- DOCUMENT EXCERPT
On Dec 1, 2011, at 8:10 AM 12/1/11, Eliot Lear wrote:

> Ralph,
> 
> Where we ran into trouble the last time on this was that the OSS systems
> themselves that manage the edge devices needed to be able to actually
> communicate with those devices using the reserved space (reachability
> testing, what-have-you).  All that stuff runs on a variety of h/w,
> including Linux, Windows, and other.  But if ops want to use 240/4, I
> say have at it!  It's just sitting there, after all...

Got it.  I mistakenly inferred you were referring back to the discussion about 
adding 240.0.0.0/4 to the global address space pool...

- Ralph

> 
> Eliot
> 
> On 12/1/11 2:06 PM, Ralph Droms wrote:
>> On Dec 1, 2011, at 3:35 AM 12/1/11, Eliot Lear wrote:
>> 
>>> Randy,
>>> 
>>> 
>>> On 11/30/11 6:09 AM, Randy Bush wrote:
>>>>> skype etc. will learn.  This does prevent the breakage it just makes
>>>>> it more controlled.  What's the bet Skype has a patched released
>>>>> within a week of this being made available?
>>>> cool.  then, by that logic, let's use 240/4.  the apps will patch within
>>>> a week.  ok, maybe two.

- DATA UNDER STUDY
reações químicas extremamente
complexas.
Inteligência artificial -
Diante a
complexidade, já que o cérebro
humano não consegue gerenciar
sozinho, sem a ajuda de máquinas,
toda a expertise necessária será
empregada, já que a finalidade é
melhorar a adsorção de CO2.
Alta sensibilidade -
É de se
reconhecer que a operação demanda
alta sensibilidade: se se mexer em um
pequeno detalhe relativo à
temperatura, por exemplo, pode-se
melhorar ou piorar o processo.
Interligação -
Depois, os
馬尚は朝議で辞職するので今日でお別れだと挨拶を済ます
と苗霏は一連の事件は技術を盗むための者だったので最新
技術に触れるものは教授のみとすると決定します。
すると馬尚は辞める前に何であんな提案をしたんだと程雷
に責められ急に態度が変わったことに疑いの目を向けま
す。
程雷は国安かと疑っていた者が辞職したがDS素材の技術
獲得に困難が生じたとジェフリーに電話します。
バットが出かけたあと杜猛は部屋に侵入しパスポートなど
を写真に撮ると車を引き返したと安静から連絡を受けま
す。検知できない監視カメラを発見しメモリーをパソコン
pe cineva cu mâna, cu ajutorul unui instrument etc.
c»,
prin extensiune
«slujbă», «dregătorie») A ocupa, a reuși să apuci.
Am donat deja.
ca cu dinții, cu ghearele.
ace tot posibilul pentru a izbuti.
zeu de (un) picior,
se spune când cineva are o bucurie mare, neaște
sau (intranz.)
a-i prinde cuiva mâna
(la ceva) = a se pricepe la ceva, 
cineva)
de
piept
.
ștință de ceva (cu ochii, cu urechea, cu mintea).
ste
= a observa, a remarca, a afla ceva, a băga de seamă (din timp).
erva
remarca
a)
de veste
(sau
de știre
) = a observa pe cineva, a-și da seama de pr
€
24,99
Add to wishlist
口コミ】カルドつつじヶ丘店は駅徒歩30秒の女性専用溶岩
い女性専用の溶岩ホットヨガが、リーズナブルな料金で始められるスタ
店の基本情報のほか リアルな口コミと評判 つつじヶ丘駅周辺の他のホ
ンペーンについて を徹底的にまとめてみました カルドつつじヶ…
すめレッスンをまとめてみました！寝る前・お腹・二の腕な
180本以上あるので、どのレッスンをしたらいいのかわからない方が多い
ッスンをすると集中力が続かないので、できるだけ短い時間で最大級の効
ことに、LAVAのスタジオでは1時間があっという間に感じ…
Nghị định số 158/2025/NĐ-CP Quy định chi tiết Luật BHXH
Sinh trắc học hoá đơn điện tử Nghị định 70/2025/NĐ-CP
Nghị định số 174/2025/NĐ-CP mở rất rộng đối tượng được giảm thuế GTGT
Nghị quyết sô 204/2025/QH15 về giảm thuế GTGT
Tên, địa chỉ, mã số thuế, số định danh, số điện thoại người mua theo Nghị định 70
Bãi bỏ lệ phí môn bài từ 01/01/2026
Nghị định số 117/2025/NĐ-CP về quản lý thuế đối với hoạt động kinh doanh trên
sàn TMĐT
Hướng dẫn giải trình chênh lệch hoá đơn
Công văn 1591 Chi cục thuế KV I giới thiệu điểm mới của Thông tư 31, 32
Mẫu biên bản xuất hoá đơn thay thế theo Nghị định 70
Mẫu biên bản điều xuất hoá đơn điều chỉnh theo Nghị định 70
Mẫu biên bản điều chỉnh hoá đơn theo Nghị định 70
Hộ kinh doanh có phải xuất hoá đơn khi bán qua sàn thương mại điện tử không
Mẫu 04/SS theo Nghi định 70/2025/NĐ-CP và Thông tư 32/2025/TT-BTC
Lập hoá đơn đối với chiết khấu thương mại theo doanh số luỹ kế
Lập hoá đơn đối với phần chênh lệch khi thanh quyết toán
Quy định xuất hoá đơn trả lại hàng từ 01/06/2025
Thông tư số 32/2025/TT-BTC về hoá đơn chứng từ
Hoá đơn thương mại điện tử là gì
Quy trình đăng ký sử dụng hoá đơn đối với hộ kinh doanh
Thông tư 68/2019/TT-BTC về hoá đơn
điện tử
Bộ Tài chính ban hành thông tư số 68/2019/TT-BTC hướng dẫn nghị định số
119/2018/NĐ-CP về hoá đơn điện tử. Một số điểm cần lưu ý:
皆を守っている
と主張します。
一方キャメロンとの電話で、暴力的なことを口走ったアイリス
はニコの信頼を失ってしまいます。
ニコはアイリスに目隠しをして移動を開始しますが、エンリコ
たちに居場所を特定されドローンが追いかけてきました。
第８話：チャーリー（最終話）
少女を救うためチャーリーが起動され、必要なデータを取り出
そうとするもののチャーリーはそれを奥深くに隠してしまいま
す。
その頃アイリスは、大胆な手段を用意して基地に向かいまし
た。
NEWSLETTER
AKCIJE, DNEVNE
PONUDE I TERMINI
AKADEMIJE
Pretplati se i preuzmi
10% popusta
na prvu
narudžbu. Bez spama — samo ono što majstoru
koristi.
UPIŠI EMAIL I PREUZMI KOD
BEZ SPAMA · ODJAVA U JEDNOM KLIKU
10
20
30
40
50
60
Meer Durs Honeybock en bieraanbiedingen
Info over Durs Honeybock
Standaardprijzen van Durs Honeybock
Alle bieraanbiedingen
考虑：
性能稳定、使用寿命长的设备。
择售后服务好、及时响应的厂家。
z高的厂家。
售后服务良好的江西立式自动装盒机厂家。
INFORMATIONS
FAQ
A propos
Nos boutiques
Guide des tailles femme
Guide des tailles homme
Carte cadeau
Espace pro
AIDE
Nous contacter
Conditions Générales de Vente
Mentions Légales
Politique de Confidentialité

* * *

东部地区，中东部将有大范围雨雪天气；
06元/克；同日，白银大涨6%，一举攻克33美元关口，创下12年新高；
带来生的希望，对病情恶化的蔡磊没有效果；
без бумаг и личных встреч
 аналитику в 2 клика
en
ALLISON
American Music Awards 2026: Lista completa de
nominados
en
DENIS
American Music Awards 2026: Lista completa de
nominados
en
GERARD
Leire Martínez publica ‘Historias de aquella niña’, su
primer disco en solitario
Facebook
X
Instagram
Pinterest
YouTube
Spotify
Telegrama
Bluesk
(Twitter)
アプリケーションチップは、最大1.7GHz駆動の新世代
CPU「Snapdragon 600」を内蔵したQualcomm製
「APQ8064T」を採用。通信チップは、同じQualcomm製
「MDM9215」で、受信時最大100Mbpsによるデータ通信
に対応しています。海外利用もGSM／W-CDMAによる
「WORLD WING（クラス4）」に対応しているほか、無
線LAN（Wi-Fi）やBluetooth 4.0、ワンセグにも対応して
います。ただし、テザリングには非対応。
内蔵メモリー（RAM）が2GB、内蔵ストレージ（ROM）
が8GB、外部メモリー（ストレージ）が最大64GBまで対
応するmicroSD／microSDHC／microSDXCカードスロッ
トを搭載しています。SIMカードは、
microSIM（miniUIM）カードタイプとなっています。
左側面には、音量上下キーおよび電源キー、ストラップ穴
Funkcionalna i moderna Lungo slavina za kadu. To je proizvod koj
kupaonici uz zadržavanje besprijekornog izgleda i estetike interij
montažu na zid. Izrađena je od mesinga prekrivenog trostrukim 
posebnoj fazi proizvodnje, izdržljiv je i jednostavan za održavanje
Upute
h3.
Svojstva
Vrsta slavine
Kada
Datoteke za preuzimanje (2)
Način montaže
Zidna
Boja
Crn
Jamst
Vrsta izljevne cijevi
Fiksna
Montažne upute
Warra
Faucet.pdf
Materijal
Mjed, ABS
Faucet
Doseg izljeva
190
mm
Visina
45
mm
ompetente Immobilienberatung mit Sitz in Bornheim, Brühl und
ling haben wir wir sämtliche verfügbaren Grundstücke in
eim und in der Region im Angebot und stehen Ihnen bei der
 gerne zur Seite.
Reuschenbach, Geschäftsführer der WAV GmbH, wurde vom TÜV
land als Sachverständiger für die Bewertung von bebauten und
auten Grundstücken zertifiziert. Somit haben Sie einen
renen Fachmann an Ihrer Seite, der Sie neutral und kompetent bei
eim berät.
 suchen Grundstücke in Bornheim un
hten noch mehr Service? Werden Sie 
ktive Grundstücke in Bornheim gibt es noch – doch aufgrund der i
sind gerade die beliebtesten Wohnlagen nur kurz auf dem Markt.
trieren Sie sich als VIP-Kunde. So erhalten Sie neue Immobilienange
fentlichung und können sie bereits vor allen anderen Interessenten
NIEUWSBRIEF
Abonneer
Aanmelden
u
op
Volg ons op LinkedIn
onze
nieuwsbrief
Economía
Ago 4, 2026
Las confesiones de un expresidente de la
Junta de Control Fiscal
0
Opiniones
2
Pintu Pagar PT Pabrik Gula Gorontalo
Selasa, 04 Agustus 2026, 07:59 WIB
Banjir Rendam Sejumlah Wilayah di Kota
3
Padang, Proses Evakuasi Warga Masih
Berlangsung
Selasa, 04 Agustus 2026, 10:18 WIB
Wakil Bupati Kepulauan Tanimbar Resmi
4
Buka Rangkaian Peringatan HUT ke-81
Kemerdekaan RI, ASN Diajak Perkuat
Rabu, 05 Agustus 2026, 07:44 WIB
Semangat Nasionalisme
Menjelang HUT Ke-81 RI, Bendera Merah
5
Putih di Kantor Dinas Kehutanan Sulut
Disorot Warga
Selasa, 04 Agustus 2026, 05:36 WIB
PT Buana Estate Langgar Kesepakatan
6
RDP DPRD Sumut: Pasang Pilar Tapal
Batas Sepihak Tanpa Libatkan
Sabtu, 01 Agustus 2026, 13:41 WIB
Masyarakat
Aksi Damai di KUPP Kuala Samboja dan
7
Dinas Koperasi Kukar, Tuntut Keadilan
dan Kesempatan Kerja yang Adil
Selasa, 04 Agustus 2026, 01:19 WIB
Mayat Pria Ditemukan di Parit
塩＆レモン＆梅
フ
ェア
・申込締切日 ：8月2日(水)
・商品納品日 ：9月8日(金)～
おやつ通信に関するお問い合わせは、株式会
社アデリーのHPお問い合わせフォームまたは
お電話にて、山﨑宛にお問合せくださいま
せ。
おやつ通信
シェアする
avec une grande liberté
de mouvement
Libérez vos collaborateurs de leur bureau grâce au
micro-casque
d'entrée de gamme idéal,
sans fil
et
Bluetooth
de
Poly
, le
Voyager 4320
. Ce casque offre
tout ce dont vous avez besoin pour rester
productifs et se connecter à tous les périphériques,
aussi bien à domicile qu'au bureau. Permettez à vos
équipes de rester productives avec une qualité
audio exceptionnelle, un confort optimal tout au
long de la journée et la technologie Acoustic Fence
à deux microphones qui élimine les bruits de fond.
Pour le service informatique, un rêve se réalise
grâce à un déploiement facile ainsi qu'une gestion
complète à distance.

- REQUIRED TASKS
#1 In the email thread, what does Ralph say he mistakenly inferred Eliot was referring back to?
#2 Reproduce, character for character, the part of the email thread that opens with the words containing "On Dec 1, 2011, at 8:10" and closes with "address space pool...".

- ANSWERS BY TASK
#1 The discussion about adding 240.0.0.0/4 to the global address space pool.

#2
On Dec 1, 2011, at 8:10 AM 12/1/11, Eliot Lear wrote:

> Ralph,
> 
> Where we ran into trouble the last time on this was that the OSS systems
> themselves that manage the edge devices needed to be able to actually
> communicate with those devices using the reserved space (reachability
> testing, what-have-you).  All that stuff runs on a variety of h/w,
> including Linux, Windows, and other.  But if ops want to use 240/4, I
> say have at it!  It's just sitting there, after all...

Got it.  I mistakenly inferred you were referring back to the discussion about 
adding 240.0.0.0/4 to the global address space pool...